Is there some neat way to do it in reverse?

You want to mount a USB thumb drive onto a file server that is rather remote.

Assuming this is difficult because the laptop with the thumb drive is sitting behind NAT, firewalls, etc. then you need to create a port-forward:

  client$ ssh -R 2222:localhost:22 server
  server$ sshfs -p 2222 localhost:/media/usb1 myusb1

(Now, is there is there a smarter way that does not involve port opening login permissions in an undesireable direction?)

Might it be reasonable to disallow loops?

sshfs localhost:/mnt /mnt

This seems to produce undesirable results. --JoshuaRodman

What would be the desirable result? An example: Windows denies CIFS-access to localhost and as a result you can not ssh-forward windows shares. --PetriSirkkala

How to mount through an intermediary ssh server, eg: localhost -> A -> B; mount B from localhost

Start by mounting the folder you need that is on "a" to a folder on "b" then mount the new folder that is on "a" to a folder on localhost.

IE: (These are NOT real commands, but a sequence of steps. A mounts B:/home/x on /mnt/Bx localhost mounts A:/mnt/Bx on ~/mydir

Alternative Solution:

1) Create a shell script to wrap the tunneling of one ssh command over another,

  $ cat >Atunnel <<EOF
  ssh -q A ssh -q "$@"
  $ chmod u+x Atunnel

N.B. make sure to put this somewhere on your path. 2) sshfs mount as normal but using this script as the ssh command.

  $ sshfs -o ssh_command='Atunnel' B: ~/mydir

Works beautifully for me. -- JadRef

Another Alternate Solution:

This solution is the easiest for me to grasp. Use ssh tunnels to tunnel an ssh connection. As a bonus, it makes multiple hops really easy.

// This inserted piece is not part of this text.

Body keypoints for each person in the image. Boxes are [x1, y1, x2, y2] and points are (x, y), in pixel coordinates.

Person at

First create the tunnel on port 9999 ssh machineA -L 9999:machineB:22

Now tunnel sshfs to the right spot sshfs -p 9999 username@localhost ! I seem to have successfully mounted a remote directory, but performing an `ls -l` on the directory above the mount point shows the mount point's attributes as `?----- ? ? ? ? ?`. Nothing shows up in the directory either. What am I doing wrong?

You probably specified a remote path with the tilde (~) in it. This doesn't seem to work. Instead, specify an absolute remote path:

  $ sshfs username@remote.host:/home/username/whatever my/mount

Yet Another Solution (the simpler one) using ProxyCommand

The OpenSSH ProxyCommand directive will automate the creation of a channel to communicate with the server behind the SSH gateway.

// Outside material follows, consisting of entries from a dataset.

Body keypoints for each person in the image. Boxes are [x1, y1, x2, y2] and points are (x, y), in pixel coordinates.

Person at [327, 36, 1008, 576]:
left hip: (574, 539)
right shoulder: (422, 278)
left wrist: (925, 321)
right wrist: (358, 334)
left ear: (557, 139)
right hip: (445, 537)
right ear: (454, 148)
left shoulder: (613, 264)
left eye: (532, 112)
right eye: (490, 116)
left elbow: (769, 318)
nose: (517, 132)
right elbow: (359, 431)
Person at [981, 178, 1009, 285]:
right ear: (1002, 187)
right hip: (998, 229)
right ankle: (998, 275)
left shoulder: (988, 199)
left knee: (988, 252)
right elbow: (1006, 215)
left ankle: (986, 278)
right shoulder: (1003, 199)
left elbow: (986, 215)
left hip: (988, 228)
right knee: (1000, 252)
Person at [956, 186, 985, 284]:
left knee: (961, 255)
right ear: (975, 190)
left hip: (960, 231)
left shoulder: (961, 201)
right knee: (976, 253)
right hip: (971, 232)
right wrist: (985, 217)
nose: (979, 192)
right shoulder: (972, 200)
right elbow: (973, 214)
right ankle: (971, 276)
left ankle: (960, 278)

With a recent OpenSSH version (>=5.4), you can use ssh -W in your ~/.ssh/config file this way:

  host host.behind.gateway
  ProxyCommand /usr/bin/ssh -W %h:%p your.gateway.host

If -W is not available, then you can use the netcat utility this way:

  host host.behind.gateway
  ProxyCommand /usr/bin/ssh your.gateway.host nc %h %p

With your new OpenSSH configuration you cam simply run this command to mount the filesystem in the host behind de SSH gateway:

   sshfs host.behind.gateway:/tmp /mnt/tmp/

What options do i use to make playing media files (music) over sshfs more efficient?

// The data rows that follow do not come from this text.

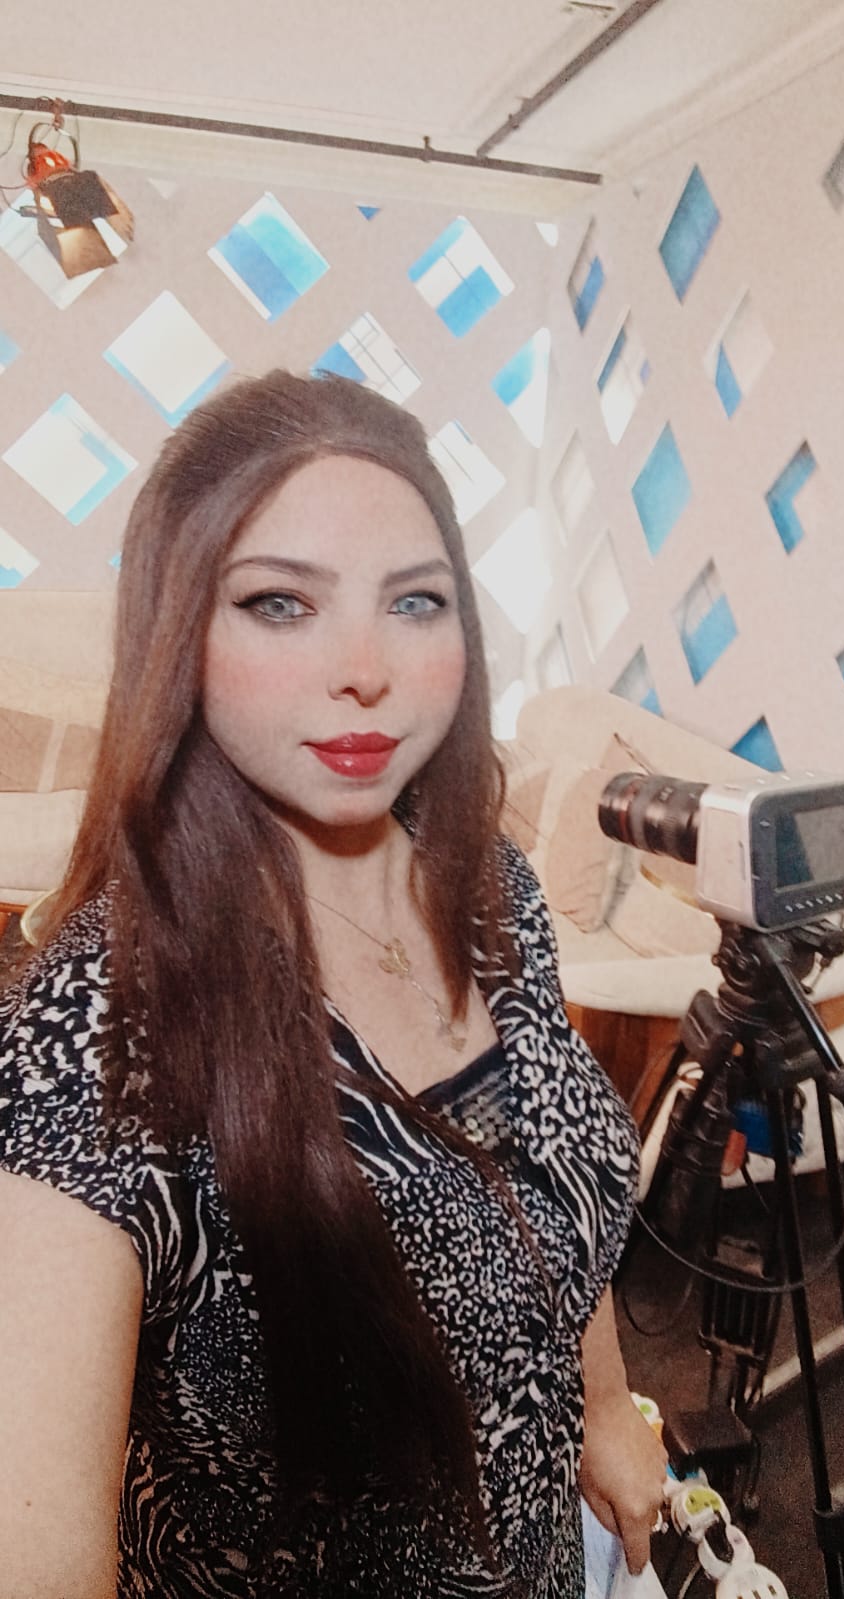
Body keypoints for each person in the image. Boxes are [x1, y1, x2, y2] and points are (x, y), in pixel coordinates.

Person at [0, 371, 667, 1599]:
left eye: (413, 601)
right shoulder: (101, 1029)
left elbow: (538, 1175)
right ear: (177, 634)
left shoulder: (491, 890)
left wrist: (607, 1405)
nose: (365, 668)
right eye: (280, 603)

MacFUSE doesn't seem to let me move files from one directory to another. It first asks for my local user password (i.e. the password on my Macbook Pro) and then produces the error message "The operation cannot be completed because one or more required items cannot be found. (Error code -120).

How can I get procmail to open, read and write to remote directories over sshfs?

How do I mount a filesystem read-only?